SOURCE EXTRACT -
- Published on
Building the Corpus
- Authors

- Name
- Ben Lesh
Home | Concept | Extraction | Payment | Usage | Corpus
Every attribution system has a chicken-and-egg problem. To attribute influences, you need a corpus to compare against. But to build a corpus, you need creators submitting work. And creators won't submit if there's no corpus to create value. This is the first-mover problem, and it's a real challenge.
Here's how I'm solving it, and why my approach is honest about the limitations while building toward the vision.
The Public Domain Solution
My strategy: Don't wait for users to build the corpus. Seed it myself with public domain works.
What is public domain?
Creative works whose copyright has expired (typically 70+ years after creator's death in the US, varies by country). These works are free to use, analyze, and incorporate without permission or payment. They're humanity's shared cultural heritage.
Examples:
- Literature: Shakespeare, Jane Austen, Mark Twain, H.P. Lovecraft, Edgar Allan Poe
- Visual art: Van Gogh, Monet, Rembrandt, Hokusai
- Music: Bach, Mozart, Beethoven, traditional folk songs
- Film: Early cinema (pre-1928), many classic films
Why this solves the first-mover problem:
Immediate benefits:
- Instant corpus: From day one, I have 1,000+ significant works across media types
- Culturally significant: Public domain includes many of the most influential works ever created
- Foundation for derivatives: Modern works often build on classics—I can detect that
- Zero licensing cost: No permissions needed, no payment obligations
- Community validation: These works are well-documented, so attribution quality can be verified
What I'm seeding:
- Text: 500+ novels, short stories, poems from major movements (Gothic, Romantic, Victorian, Early Modernist, etc.)

Saved entries

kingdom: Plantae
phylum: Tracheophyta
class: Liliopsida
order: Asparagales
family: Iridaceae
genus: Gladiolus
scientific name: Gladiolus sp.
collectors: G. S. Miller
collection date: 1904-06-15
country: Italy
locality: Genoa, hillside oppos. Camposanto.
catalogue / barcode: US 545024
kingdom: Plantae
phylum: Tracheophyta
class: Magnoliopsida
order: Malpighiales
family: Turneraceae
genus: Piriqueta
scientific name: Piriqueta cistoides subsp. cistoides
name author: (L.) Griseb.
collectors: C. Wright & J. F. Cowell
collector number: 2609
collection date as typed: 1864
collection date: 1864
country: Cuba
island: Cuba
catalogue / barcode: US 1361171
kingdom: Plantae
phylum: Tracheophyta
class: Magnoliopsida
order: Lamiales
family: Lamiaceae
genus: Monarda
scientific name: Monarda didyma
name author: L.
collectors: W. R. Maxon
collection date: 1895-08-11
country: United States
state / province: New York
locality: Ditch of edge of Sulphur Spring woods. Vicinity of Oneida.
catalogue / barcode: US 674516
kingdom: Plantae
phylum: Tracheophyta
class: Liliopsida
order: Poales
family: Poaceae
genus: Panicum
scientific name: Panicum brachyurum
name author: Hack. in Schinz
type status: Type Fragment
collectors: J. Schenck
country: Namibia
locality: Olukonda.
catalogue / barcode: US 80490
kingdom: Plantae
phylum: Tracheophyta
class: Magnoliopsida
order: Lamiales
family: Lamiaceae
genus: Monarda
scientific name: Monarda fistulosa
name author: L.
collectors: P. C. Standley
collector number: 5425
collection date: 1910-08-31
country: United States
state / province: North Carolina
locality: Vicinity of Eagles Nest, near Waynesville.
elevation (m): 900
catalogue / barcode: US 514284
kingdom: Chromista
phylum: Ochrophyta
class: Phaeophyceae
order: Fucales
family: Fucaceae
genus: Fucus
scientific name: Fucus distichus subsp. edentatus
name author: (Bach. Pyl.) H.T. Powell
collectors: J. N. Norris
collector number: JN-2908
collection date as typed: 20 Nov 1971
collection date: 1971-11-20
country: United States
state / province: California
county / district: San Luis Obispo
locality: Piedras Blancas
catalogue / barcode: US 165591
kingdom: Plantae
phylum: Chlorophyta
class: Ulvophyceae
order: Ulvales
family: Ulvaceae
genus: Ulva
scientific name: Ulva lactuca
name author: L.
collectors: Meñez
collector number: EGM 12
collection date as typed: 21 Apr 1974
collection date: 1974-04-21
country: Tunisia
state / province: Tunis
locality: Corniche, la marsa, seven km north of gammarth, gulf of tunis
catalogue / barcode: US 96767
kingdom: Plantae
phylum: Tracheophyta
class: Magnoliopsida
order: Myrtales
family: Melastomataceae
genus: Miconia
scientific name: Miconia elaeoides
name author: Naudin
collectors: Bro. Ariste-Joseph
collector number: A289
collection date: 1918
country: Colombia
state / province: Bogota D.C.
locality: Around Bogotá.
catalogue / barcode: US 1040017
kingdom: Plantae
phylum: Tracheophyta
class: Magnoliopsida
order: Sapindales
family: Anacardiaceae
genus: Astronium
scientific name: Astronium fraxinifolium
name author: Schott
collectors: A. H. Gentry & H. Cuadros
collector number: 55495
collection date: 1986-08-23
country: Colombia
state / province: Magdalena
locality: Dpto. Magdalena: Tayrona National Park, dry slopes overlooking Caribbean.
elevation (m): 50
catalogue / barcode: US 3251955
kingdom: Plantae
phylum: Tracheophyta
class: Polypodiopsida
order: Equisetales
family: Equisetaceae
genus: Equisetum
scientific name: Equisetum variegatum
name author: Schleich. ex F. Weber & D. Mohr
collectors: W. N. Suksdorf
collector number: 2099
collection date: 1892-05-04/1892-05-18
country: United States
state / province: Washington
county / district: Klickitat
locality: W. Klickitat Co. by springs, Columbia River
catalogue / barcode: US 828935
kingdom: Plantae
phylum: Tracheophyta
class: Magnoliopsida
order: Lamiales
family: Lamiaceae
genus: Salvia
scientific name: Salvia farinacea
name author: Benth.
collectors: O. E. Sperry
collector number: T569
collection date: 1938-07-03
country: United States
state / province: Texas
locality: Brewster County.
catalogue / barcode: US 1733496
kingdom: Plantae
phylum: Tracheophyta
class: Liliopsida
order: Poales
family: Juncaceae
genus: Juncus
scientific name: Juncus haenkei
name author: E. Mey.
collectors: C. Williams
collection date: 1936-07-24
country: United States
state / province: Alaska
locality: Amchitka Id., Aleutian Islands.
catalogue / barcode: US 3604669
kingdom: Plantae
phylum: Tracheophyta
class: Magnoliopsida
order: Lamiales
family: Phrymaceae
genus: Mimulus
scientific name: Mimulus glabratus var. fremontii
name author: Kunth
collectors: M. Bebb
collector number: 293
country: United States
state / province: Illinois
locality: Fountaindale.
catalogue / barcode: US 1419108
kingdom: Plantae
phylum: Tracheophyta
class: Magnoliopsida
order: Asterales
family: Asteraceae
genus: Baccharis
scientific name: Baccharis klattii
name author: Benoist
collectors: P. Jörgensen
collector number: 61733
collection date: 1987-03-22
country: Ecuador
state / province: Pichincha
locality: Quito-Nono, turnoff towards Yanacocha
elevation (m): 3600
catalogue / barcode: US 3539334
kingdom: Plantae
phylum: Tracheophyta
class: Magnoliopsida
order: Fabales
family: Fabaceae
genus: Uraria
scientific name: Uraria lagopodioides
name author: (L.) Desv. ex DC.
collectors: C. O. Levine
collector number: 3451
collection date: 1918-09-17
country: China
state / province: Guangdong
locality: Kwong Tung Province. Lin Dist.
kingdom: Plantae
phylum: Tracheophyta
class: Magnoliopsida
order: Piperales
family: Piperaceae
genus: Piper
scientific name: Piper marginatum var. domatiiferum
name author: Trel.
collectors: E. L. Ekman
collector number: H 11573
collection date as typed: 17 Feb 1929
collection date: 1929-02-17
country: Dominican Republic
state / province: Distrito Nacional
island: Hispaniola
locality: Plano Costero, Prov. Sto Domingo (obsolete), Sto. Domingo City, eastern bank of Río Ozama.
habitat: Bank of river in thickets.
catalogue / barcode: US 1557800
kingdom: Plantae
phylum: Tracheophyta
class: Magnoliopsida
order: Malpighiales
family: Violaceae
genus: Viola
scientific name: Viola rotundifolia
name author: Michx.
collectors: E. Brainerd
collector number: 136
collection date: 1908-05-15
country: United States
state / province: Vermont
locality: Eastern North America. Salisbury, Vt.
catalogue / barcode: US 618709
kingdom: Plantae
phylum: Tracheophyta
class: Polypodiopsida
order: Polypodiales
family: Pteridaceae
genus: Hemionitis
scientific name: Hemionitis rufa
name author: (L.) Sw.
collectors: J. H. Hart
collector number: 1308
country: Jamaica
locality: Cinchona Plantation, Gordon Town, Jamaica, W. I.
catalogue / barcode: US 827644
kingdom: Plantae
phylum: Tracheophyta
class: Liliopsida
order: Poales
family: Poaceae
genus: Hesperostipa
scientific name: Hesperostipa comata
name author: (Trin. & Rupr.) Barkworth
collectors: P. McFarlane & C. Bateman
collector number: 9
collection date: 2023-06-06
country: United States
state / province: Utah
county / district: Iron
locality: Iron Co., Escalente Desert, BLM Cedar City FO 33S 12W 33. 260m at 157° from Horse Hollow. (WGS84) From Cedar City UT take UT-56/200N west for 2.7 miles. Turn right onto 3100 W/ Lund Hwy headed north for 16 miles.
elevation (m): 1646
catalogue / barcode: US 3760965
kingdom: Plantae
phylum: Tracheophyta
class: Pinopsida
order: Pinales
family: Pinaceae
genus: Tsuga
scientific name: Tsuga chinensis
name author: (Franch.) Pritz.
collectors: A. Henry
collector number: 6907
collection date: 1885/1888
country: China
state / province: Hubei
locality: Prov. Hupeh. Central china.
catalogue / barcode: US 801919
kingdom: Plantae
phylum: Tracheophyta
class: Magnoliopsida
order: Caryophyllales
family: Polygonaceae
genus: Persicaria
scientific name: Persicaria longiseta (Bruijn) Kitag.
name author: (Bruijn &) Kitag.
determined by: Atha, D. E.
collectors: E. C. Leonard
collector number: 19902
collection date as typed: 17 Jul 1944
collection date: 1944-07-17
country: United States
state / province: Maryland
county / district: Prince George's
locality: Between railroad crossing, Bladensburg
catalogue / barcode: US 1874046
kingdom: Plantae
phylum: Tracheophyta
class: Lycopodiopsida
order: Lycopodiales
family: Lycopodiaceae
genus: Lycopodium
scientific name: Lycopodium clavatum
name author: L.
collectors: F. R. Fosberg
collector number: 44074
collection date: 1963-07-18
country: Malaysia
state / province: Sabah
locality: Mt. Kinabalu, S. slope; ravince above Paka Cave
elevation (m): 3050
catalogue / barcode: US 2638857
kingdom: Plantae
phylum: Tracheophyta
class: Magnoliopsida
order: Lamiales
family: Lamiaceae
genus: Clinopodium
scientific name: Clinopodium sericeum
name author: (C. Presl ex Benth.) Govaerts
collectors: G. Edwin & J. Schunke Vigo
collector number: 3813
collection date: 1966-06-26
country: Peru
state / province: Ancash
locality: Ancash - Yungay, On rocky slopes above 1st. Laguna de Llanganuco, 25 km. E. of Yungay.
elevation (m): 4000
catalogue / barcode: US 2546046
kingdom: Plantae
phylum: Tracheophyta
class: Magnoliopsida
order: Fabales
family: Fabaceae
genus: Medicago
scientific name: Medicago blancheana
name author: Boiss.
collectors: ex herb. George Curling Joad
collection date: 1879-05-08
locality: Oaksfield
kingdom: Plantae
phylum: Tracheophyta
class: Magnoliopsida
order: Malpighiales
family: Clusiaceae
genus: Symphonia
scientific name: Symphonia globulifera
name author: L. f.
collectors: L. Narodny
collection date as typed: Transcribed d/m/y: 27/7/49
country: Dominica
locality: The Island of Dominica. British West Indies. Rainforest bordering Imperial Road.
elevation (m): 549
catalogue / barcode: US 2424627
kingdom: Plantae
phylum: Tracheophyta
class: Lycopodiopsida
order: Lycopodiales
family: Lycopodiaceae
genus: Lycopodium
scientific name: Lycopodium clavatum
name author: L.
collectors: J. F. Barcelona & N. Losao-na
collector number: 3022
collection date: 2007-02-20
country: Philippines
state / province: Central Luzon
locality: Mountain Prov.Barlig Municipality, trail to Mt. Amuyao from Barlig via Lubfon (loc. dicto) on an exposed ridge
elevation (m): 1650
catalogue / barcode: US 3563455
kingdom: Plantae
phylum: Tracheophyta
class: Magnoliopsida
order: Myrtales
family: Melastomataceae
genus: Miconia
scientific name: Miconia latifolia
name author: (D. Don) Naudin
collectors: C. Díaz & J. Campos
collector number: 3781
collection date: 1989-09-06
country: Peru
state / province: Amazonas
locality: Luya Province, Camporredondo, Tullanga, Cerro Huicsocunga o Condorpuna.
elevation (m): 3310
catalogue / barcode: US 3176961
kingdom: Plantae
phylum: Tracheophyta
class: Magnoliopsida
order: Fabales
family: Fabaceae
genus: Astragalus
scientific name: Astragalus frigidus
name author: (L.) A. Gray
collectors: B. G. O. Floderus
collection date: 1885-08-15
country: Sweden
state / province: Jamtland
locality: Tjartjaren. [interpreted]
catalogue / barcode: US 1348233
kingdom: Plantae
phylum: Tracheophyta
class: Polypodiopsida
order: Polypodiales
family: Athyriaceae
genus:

AIM OF THE EXERCISE - Repeat word for word the part of the corpus article that opens with the words containing "Here's how I'm" and closes with "is public domain?". Rely only on the corpus article, not on the records.

CORRECT OUTPUT -
Here's how I'm solving it, and why my approach is honest about the limitations while building toward the vision.
The Public Domain Solution
My strategy: Don't wait for users to build the corpus. Seed it myself with public domain works.
What is public domain?